Publié le par Tourtaux

 

Publié par Guillaume Champeau, le Jeudi 03 Avril 2014

Victoire pour la neutralité du net au Parlement Européen !

Le Parlement Européen a adopté à une très forte majorité une version amendée du rapport Castillo, qui définit pour la première fois et protège la neutralité du net en Europe.

 

Les esprits étaient fébriles face au lobbying intense des opérateurs télécoms, mais le Parlement Européen a finalement adopté jeudi à une large majorité le rapport de Pilar Del Castillo sur le marché unique des télécommunications, dans une version amendée pour sauvegarder et imposer la neutralité du net en Europe. Les efforts de la Quadrature du Net, notamment, ont porté leurs fruits.
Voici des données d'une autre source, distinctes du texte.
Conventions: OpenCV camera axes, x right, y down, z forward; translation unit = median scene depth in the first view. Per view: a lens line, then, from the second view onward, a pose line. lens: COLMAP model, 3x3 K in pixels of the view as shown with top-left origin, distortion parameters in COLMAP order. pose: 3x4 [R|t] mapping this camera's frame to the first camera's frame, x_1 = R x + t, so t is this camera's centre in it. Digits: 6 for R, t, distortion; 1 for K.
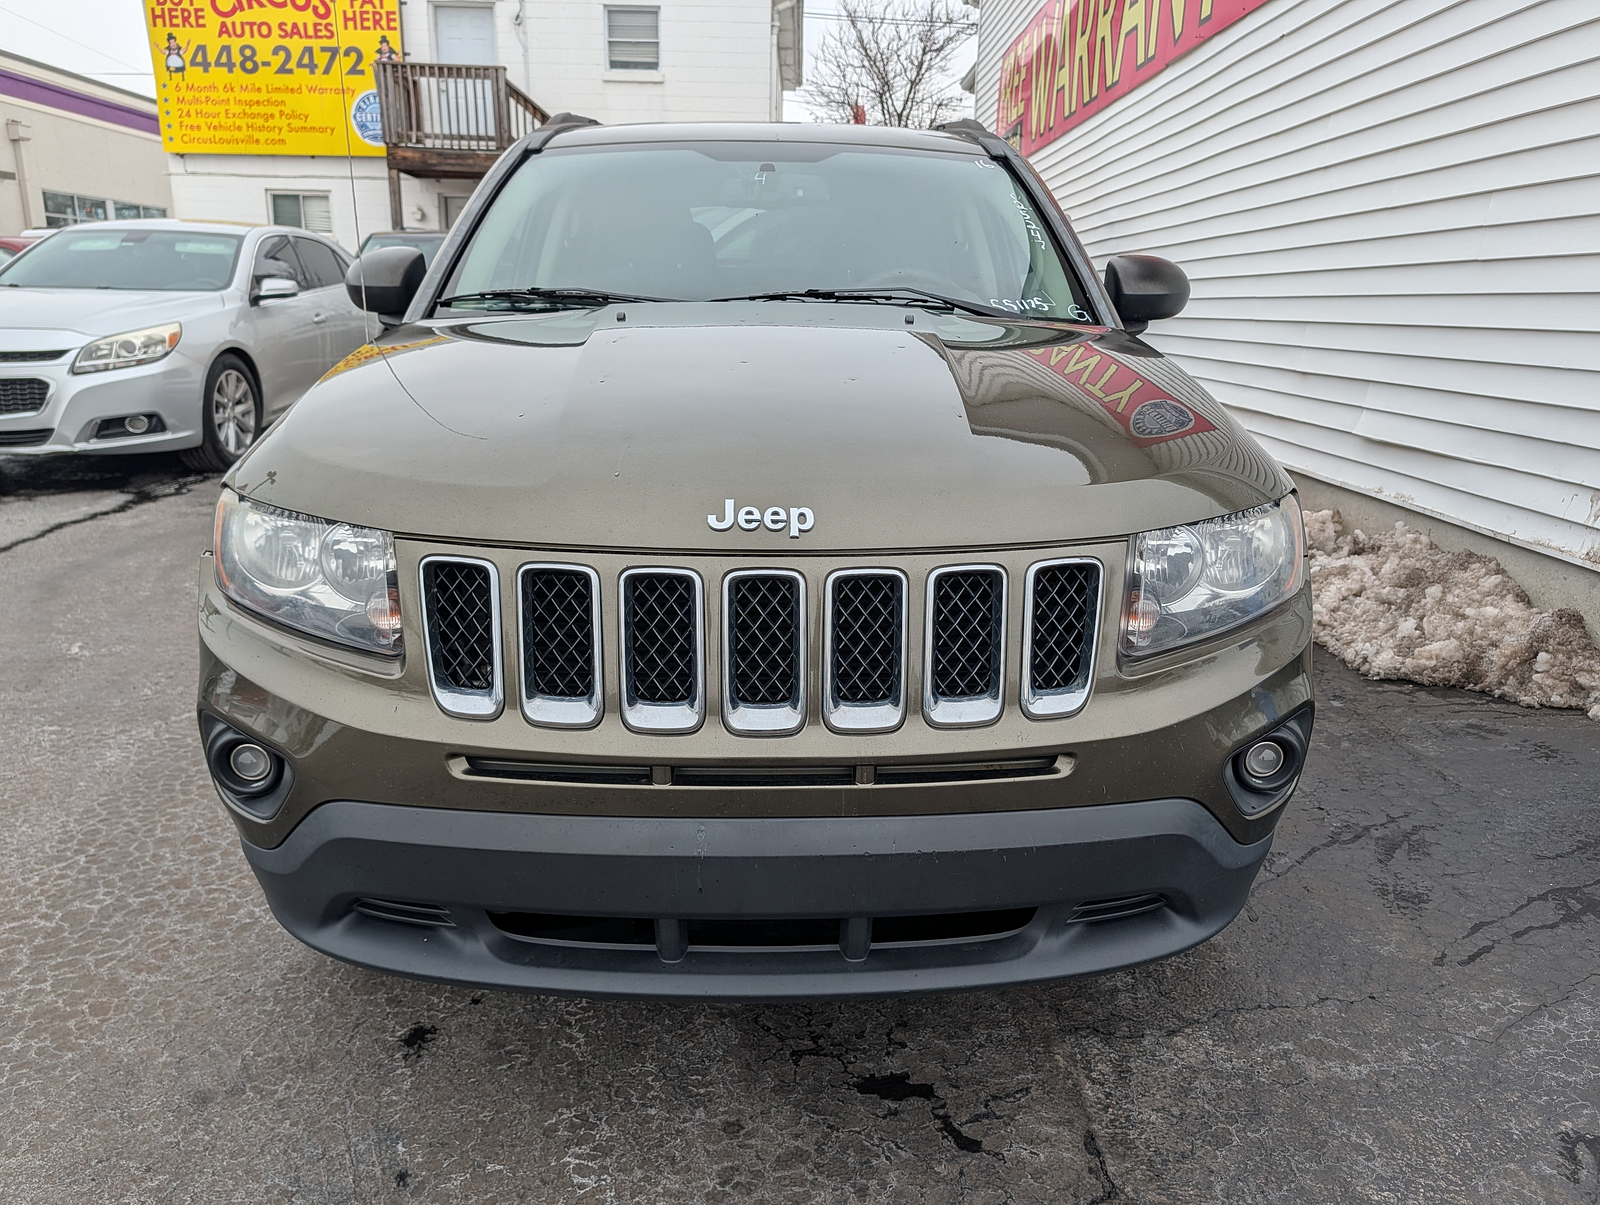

Ainsi, les députés européens ont adopté l'amendement déposé notamment par la Socialiste française Catherine Trautmann et par l'eurodéputée du Parti Pirate Amelia Andersdotter (membre du groupe des Verts), qui apporte une définition claire et sans ambiguïté à la neutralité du net :

"neutralité du réseau", le principe selon lequel l'ensemble du trafic internet est traité de façon égale, sans discrimination, limitation ni interférence, indépendamment de l'expéditeur, du destinataire, du type, du contenu, de l'appareil, du service ou de l'application;

Ils ont ensuite modifié le contenu du rapport pour préciser que le "service de l'accès à l'internet" proposé par les FAI et les opérateurs mobiles devait se comprendre comme la fourniture d'une "connectivité à l'internet, conformément au principe de neutralité de l'internet, et, partant, une connectivité entre la quasi-totalité des points terminaux de l'internet, quels que soient les technologies de réseau ou les équipements terminaux utilisés".

De même, les eurodéputés ont adopté un amendement qui précise que les internautes ne sont pas simplement "libres" d'utiliser les services de leurs choix, mais sont "en droit" de le faire.

Ainsi, le texte adopté dispose que les utilisateurs sont "en droit d'accéder aux informations et aux contenus et de les diffuser, d'exécuter et de fournir les applications et les services et d'utiliser les terminaux de leur choix, quel que soit le lieu où se trouve l'utilisateur final ou le fournisseur, ou quels que soient le lieu, l'origine ou la destination du service, de l'information ou du contenu, par l'intermédiaire de leur service d'accès à l'internet".

Mieux encore, alors que les opérateurs sont tentés de limiter la qualité offerte à l'accès à Internet pour privilégier les "services gérés" qu'ils proposent en parallèle d'Internet (notamment par leurs "box"), le Parle ment Européen a imposé que ces "services spécialisés" concernent exclusivement des services qui ne sont pas "utilisables" comme produits de substitution à un accès à internet.

"Ces services ne sont proposés que si la capacité du réseau est suffisante pour les fournir en plus des services d'accès à l'internet et s'ils ne portent pas atteinte à la disponibilité ou à la qualité des services d'accès à l'internet", impose le Parlement européen.

Enfin, "les fournisseurs proposant un accès à l'internet aux utilisateurs finaux n'opèrent pas de discrimination entre des services ou des applications équivalents sur le plan fonctionnel".